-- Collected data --
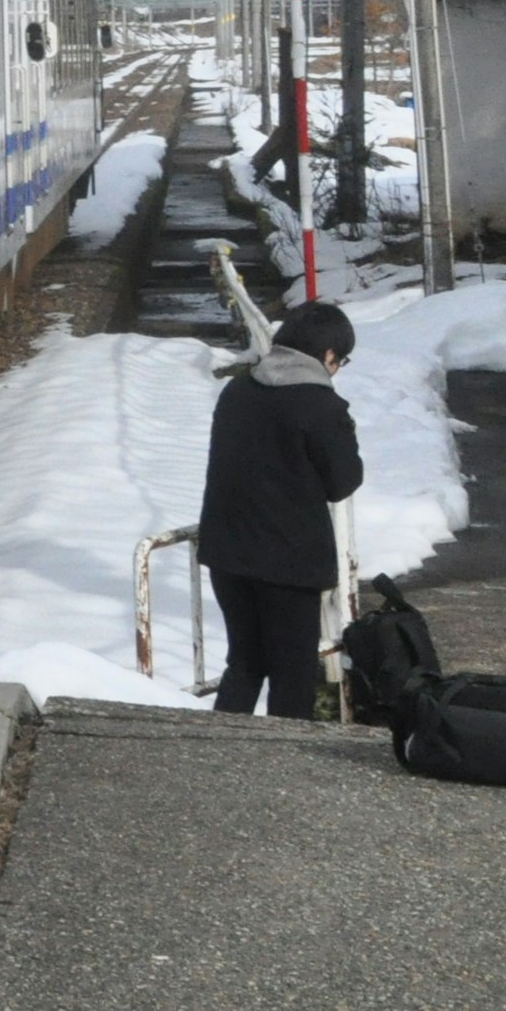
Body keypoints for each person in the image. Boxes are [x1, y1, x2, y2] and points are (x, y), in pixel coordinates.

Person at [193, 301, 365, 718]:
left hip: (227, 555)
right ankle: (285, 771)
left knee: (245, 663)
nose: (337, 368)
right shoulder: (322, 407)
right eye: (340, 360)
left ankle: (216, 756)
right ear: (327, 356)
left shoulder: (237, 391)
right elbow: (343, 481)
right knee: (292, 676)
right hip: (289, 565)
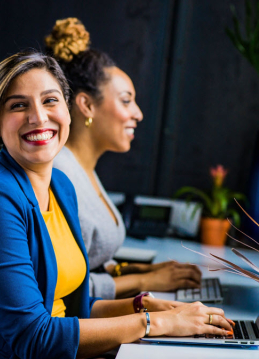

-- Task instructions --
Print exactly the lines between the line containing "left knee: (245, 663)" and the last line of the entries above, including both, and nothing besides; skip the pictures.

-- Expected answer --
left knee: (245, 663)
nose: (337, 368)
right shoulder: (322, 407)
right eye: (340, 360)
left ankle: (216, 756)
right ear: (327, 356)
left shoulder: (237, 391)
right elbow: (343, 481)
right knee: (292, 676)
right hip: (289, 565)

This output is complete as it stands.